- _Datensätze_
::::
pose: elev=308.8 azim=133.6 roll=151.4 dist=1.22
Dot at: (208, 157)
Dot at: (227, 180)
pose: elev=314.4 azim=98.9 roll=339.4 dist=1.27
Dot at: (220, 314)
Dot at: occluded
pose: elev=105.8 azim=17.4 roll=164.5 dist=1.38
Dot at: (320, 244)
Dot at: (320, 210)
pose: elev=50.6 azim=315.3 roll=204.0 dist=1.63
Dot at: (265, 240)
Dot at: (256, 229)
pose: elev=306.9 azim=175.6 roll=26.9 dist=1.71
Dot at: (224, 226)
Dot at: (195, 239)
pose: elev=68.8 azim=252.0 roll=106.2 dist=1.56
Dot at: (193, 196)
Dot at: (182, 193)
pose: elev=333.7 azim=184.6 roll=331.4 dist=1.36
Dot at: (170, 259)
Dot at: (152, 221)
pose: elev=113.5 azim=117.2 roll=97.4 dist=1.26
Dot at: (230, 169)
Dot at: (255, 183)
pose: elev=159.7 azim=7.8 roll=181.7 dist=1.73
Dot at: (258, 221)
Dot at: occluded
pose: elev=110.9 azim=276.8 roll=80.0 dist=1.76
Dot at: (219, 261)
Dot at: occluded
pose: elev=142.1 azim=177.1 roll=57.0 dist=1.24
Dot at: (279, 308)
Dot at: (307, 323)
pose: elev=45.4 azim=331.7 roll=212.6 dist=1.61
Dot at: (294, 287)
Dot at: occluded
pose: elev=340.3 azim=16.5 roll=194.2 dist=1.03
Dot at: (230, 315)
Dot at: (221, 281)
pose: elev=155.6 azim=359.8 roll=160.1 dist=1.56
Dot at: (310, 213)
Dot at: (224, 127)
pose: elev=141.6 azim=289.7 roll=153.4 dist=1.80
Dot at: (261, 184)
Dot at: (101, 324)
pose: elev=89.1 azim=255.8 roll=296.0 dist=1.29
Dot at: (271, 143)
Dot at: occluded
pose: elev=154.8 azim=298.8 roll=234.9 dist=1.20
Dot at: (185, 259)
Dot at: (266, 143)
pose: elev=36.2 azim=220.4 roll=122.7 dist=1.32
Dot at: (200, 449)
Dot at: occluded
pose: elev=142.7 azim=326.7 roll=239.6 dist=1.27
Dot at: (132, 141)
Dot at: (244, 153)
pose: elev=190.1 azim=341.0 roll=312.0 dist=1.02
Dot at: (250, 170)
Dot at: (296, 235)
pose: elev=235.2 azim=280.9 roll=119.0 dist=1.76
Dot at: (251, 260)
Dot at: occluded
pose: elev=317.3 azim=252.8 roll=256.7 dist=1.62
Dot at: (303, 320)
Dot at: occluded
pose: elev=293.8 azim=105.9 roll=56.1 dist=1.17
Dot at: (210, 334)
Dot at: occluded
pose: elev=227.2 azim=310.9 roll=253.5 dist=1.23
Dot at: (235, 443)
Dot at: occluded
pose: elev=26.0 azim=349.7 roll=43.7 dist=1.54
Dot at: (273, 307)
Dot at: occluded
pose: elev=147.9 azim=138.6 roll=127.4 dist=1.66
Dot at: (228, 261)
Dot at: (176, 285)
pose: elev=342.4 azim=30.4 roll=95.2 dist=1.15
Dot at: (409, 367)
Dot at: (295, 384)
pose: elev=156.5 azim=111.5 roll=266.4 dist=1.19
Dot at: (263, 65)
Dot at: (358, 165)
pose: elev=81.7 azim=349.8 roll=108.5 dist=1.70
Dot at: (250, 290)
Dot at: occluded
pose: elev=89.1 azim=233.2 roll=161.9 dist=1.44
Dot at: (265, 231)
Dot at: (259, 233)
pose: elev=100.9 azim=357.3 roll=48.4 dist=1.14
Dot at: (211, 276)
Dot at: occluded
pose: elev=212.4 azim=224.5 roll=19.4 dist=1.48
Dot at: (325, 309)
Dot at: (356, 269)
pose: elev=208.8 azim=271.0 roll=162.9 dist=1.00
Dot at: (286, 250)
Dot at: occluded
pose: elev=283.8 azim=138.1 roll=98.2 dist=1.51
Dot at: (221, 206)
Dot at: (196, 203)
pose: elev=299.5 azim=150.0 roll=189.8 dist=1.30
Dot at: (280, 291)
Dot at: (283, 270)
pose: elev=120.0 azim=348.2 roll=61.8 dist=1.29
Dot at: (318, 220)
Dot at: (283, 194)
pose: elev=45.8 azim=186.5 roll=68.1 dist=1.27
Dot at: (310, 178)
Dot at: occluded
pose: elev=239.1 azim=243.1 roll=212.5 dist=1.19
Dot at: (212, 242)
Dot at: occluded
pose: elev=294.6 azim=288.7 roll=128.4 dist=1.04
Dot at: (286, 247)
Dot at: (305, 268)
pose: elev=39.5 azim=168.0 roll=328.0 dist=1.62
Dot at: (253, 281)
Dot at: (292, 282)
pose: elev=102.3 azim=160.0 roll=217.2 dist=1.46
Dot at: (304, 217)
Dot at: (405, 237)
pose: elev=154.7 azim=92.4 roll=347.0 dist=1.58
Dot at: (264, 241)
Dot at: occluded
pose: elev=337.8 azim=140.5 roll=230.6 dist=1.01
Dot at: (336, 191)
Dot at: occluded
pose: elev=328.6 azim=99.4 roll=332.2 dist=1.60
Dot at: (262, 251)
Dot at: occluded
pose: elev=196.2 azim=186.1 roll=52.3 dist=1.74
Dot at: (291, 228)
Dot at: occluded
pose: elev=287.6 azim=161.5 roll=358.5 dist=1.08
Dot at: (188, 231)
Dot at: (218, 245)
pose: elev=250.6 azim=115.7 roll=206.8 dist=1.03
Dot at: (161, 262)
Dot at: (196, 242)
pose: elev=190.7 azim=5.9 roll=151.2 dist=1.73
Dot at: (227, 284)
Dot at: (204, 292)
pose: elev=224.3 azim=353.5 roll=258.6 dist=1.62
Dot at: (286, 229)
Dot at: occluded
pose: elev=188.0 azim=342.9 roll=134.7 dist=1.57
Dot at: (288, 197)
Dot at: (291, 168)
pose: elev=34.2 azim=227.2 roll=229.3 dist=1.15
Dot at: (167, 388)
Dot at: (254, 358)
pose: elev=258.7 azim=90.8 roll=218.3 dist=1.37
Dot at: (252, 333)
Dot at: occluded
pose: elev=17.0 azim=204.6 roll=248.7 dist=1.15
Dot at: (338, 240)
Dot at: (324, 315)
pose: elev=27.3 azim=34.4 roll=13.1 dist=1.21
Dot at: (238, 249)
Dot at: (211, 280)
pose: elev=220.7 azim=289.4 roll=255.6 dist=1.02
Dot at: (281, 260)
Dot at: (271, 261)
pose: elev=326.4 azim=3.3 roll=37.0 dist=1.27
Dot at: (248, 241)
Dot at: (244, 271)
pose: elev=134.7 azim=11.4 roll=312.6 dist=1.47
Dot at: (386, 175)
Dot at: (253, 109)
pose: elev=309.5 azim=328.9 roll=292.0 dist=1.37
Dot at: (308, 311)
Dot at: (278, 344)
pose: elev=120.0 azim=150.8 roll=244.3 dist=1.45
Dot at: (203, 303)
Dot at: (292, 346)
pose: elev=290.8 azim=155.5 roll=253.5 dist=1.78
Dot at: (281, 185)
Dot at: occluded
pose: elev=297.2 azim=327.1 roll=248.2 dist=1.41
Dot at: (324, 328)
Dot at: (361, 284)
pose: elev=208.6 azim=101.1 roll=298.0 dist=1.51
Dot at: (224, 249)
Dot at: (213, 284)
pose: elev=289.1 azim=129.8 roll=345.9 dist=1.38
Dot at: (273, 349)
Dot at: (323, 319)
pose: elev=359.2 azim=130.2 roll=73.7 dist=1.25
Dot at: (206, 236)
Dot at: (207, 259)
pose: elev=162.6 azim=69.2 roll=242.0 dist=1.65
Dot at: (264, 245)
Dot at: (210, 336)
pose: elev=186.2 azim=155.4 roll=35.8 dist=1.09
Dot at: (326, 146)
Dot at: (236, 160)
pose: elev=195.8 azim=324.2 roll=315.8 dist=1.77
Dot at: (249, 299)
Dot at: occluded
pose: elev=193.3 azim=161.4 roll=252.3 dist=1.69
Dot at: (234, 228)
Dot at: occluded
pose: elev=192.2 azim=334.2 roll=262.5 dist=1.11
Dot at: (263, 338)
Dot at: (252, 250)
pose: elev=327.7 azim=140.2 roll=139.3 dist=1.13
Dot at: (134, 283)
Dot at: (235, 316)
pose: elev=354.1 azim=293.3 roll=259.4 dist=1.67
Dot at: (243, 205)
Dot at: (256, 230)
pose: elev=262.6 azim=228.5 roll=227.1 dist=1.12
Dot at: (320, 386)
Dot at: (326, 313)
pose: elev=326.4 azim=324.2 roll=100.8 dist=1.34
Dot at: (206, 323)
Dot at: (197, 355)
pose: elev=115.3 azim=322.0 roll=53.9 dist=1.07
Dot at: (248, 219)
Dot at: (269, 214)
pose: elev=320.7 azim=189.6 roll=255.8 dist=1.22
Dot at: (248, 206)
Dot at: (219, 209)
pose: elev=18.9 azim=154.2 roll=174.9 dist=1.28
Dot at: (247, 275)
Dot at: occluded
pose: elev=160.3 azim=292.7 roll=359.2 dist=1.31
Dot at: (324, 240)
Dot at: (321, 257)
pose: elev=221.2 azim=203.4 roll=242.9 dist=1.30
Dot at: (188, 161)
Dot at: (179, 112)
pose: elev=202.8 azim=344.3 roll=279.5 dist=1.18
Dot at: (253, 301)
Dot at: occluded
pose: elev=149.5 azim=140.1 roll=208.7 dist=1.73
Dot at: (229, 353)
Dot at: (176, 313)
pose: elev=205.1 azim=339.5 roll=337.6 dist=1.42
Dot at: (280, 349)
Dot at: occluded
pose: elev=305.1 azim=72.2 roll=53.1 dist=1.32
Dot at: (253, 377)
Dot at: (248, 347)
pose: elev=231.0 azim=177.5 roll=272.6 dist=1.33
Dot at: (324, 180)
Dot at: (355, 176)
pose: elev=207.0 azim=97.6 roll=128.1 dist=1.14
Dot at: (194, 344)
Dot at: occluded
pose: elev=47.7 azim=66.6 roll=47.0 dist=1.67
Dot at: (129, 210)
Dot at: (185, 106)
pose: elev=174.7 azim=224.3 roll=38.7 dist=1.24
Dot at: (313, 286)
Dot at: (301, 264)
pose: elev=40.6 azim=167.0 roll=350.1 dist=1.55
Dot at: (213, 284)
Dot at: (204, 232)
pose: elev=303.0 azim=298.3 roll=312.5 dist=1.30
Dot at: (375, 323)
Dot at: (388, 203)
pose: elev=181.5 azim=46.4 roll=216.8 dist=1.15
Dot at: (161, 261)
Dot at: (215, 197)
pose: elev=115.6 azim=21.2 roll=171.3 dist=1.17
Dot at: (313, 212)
::::
- _Ziel_
Zitiere die Datensätze oben wortgetreu, beginnend mit ihrer ersten Zeile und endend mit der Zeile, die „Dot at: (195, 239)“ enthält.

- _Lösung_
pose: elev=308.8 azim=133.6 roll=151.4 dist=1.22
Dot at: (208, 157)
Dot at: (227, 180)
pose: elev=314.4 azim=98.9 roll=339.4 dist=1.27
Dot at: (220, 314)
Dot at: occluded
pose: elev=105.8 azim=17.4 roll=164.5 dist=1.38
Dot at: (320, 244)
Dot at: (320, 210)
pose: elev=50.6 azim=315.3 roll=204.0 dist=1.63
Dot at: (265, 240)
Dot at: (256, 229)
pose: elev=306.9 azim=175.6 roll=26.9 dist=1.71
Dot at: (224, 226)
Dot at: (195, 239)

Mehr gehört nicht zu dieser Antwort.